RIYADH (REUTERS) - Saudi Arabian media attacked Iran's nuclear deal with world powers on Wednesday, with cartoonists depicting it as an assault on Arab interests and columnists decrying the focus on Teheran's atomic plans instead of its backing for regional militias.

Riyadh's official reaction to the deal was a terse statement that welcomed any agreement that would ensure Iran could not develop a nuclear arsenal, but stressed the importance of tough inspections and the ability to reimpose sanctions quickly.

In private, however, Saudi officials fear an Iran released from international pressure and economic sanctions will have more freedom and money to back allies across the region who are opposed by Riyadh.

A cartoon in Asharq al-Awsat, a pan-Arab daily close to King Salman's branch of the ruling family, showed a trampled body marked "Middle East", with a placard saying "nuclear deal"sticking from its head.

The top-hatted and turbaned silhouettes of America's Uncle Sam and an Iranian cleric ran across the body hand in hand, portraying a widely voiced concern that Washington's quest for a deal means it has realigned with Tehran at Arab expense.

A Saudi official on Tuesday told Reuters he feared the agreement would make the Middle East more dangerous if it gave too many concessions to an Iranian government that Riyadh blames for turmoil in Yemen, Syria and Iraq.

In al-Jazirah daily, columnist Jasser al-Jasser wrote an article headlined "A terrorist Iran instead of a nuclear Iran", alluding to his fear that the deal would simply allow Tehran to back Shi'ite Muslim militias and militants.

A concern that such Iranian involvement in Arab countries was feeding the sectarian conflict that allowed Islamic State to thrive was evident in a cartoon in the Saudi daily al-Watan, also owned by a branch of the ruling family.

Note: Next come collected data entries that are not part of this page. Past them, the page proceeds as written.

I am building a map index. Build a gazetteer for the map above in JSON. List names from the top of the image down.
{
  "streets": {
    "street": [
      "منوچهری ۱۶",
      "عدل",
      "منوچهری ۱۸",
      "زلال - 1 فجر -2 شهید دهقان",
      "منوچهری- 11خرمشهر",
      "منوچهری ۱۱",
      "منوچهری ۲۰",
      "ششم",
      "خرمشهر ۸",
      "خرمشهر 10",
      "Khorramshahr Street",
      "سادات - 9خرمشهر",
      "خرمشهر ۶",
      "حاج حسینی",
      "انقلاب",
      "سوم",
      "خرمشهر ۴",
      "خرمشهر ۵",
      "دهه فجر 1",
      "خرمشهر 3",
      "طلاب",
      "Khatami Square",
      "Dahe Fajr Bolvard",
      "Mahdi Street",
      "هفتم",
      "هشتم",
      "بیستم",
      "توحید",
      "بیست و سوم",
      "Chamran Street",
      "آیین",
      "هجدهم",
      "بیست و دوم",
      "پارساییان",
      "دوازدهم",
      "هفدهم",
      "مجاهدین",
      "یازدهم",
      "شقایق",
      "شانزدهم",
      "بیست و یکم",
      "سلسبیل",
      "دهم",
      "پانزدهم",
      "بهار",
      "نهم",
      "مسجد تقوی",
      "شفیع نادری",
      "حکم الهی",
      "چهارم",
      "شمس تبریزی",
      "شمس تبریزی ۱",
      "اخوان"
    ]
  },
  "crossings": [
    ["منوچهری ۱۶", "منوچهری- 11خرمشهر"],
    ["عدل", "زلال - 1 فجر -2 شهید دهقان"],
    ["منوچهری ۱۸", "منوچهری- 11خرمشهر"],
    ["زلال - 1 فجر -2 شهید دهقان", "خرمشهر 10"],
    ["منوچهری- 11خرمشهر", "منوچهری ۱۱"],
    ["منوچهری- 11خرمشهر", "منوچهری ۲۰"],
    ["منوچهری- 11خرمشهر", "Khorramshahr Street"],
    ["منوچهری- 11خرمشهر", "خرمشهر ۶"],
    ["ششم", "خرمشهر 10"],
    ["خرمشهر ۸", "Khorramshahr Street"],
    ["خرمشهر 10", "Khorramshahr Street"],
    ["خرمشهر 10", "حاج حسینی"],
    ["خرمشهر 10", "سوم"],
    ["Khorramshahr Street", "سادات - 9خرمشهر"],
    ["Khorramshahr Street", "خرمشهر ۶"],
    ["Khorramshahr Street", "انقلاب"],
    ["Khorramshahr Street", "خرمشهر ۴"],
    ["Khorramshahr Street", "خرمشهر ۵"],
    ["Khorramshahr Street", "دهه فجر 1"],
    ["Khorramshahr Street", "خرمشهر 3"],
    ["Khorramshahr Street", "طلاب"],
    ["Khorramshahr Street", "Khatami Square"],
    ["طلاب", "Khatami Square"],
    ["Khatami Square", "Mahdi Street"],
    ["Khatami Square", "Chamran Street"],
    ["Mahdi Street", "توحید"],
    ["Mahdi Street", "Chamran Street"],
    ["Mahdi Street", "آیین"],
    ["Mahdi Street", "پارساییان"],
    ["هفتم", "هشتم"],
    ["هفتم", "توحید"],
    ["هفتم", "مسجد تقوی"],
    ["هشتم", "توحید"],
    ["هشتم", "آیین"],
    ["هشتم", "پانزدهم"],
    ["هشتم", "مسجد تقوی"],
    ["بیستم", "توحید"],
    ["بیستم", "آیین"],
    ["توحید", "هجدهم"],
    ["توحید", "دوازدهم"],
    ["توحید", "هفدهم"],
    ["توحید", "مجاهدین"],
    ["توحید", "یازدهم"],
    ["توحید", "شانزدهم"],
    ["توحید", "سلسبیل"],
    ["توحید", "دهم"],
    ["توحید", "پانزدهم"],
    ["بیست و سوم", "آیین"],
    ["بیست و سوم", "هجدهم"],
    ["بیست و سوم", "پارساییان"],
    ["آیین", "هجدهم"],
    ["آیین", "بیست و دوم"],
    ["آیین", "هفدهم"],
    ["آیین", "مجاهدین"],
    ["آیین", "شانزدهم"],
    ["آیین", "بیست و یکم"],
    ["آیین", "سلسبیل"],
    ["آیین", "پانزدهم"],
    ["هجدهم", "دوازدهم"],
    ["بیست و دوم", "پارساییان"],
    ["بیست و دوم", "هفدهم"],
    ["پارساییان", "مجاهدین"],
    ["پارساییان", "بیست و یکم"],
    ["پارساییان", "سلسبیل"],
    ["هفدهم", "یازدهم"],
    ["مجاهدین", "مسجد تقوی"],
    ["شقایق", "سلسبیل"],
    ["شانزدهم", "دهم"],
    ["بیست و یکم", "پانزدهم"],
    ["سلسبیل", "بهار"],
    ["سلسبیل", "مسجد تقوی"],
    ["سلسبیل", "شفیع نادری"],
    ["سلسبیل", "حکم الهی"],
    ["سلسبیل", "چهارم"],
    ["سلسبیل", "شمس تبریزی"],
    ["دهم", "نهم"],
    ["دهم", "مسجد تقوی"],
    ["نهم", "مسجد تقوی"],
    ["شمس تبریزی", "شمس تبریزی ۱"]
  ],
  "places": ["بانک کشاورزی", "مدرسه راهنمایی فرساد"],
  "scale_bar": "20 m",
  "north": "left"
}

It showed an Iranian cleric with a malignant facial expression turning the spigot on an oil pipeline marked "nuclear deal", from which dollar bills were pouring into the mouth of a masked militant labelled "terrorism".

In a column on the front page of al-Hayat, another Saudi-owned Arab daily, Ghassan Charbel also linked the deal to Islamic State, but he argued that it was shared fear of the group that had prompted Iran and the United States to agree.

"A third man contributed to achieving the agreement without showing up or calling for it. His name is Abu Bakr al-Baghdadi,"he wrote, referring to the militant group's self-declared caliph.